El contador para formar gobierno sigue corriendo. Ya se han superado los 37 días que en promedio se tarda en España, pero aún queda margen hasta alcanzar los 70 de Bélgica o los 101 de Países Bajos. No es descartable que esta vez nos acerquemos a estas cifras. Eso sí, el encargo del Rey a Pedro Sánchez para buscar una mayoría parlamentaria no deja excusa para la parálisis. La iniciativa la tiene hoy el PSOE y ya hay una fecha cerrada para la investidura: el 3 de marzo. Sin embargo, nada asegura que de esa sesión vaya a salir un Gobierno, ni siquiera en la de 48 horas después. Por eso es aconsejable dar espacio para la negociación entre los partidos políticos y entender que en un entorno fragmentado y plural los acuerdos llevan su tiempo. Acuerdos que pueden ser de investidura, si son para echar a andar el Gobierno, o de legislatura si pactan líneas maestras para darle estabilidad los cuatro años.

▸ **Detalles del ejercicio**: Escribe la continuación del texto sobre la formación de gobierno en España a partir de su última oración.

[Elementos guardados de una colección]
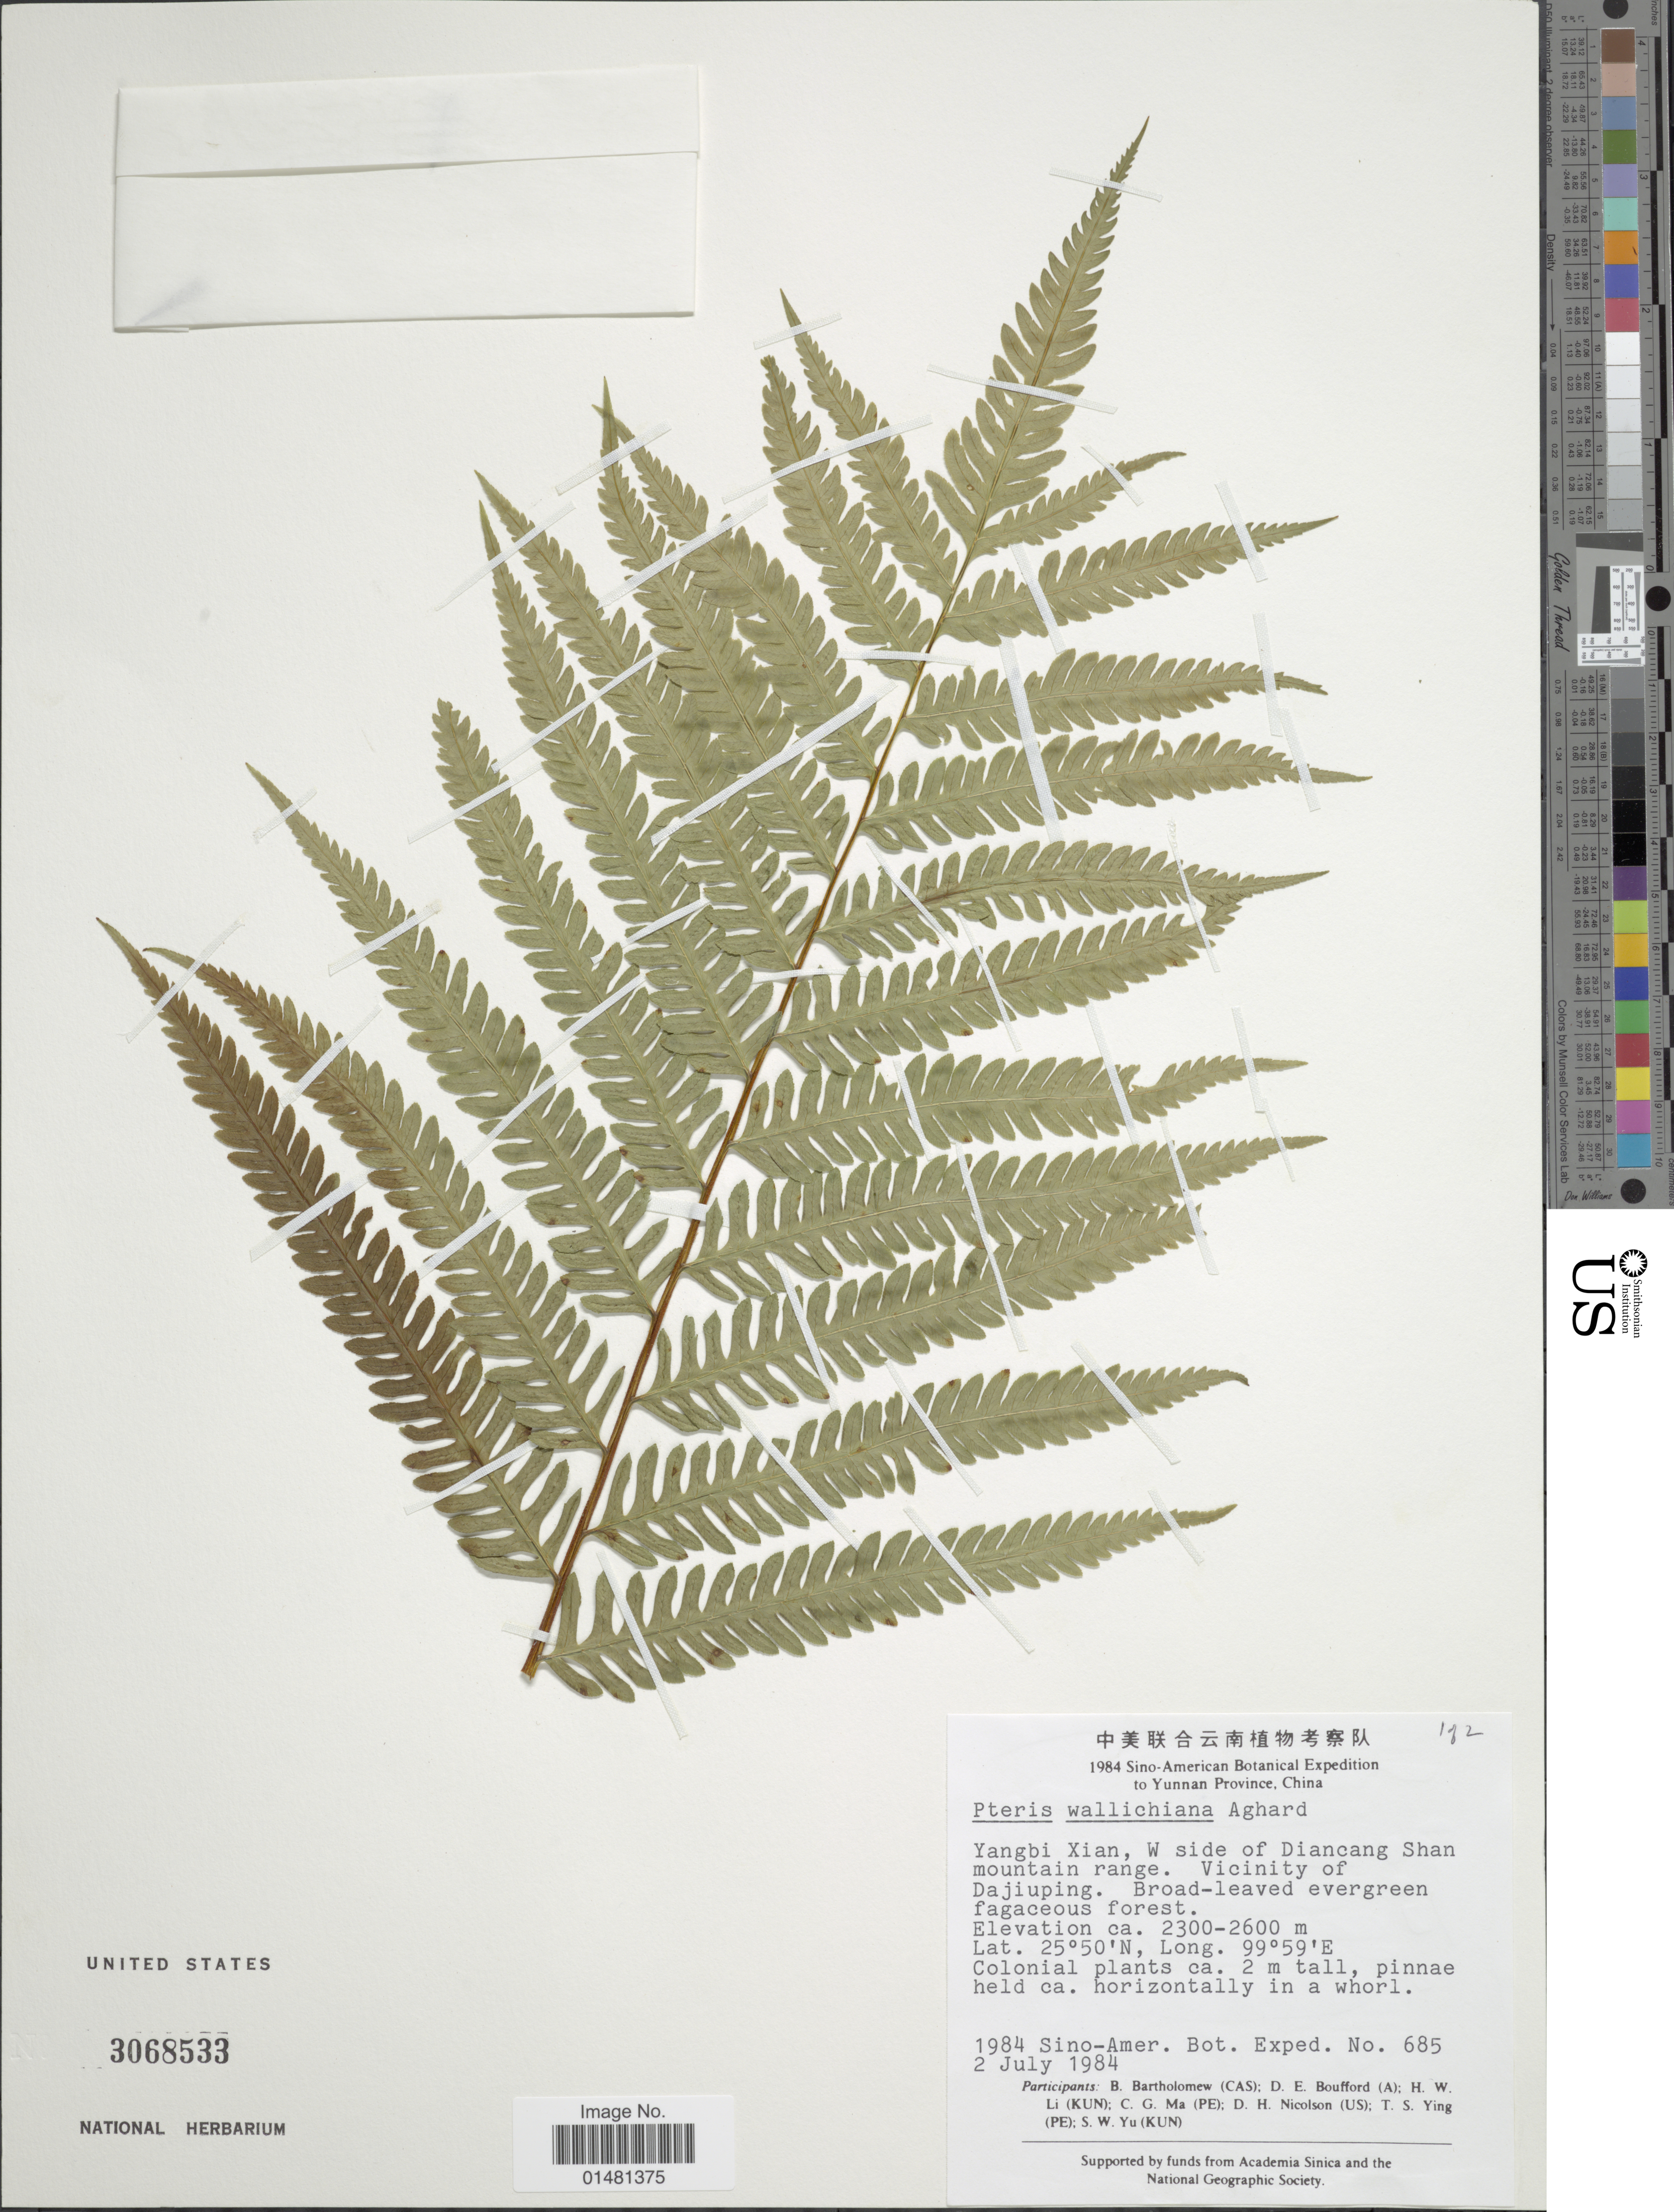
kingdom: Plantae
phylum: Tracheophyta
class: Polypodiopsida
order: Polypodiales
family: Pteridaceae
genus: Pteris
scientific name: Pteris wallichiana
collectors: Sino-Amer. Bot. Exped. 1984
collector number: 685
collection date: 1984-07-02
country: China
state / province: Yunnan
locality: Yangbi Xian,W side of Diancang Shan mountain range. Vicinity of Dajiuping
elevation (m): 2300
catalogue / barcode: US 3068533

▸ **Respuesta esperada**:
Hay al menos dos razones que explican que el ritmo de la negociación esté siendo tan lento. La primera es la falta de cohesión de los partidos, esencialmente en el bloque de la izquierda, que multiplica los puntos de veto para un acuerdo. El PSOE arrastra una crisis interna que tuvo su máxima expresión tras las elecciones generales del 20-D, mientras que Podemos y sus confluencias territoriales tienen diferentes agendas, como ya escenificó Compromís. La segunda razón que explica el retraso en las negociaciones es la gran volatilidad electoral de los pasados comicios, que genera suspicacias añadidas. El acuerdo es más fácil cuando no hay grandes cambios en el sistema de partidos, porque implica que en las sucesivas rondas se sientan en la mesa los mismos interlocutores. Sin embargo, como la situación política parece inestable y varios potenciales socios compiten por los mismos electores, los partidos se comportan de manera mucho más estratégica.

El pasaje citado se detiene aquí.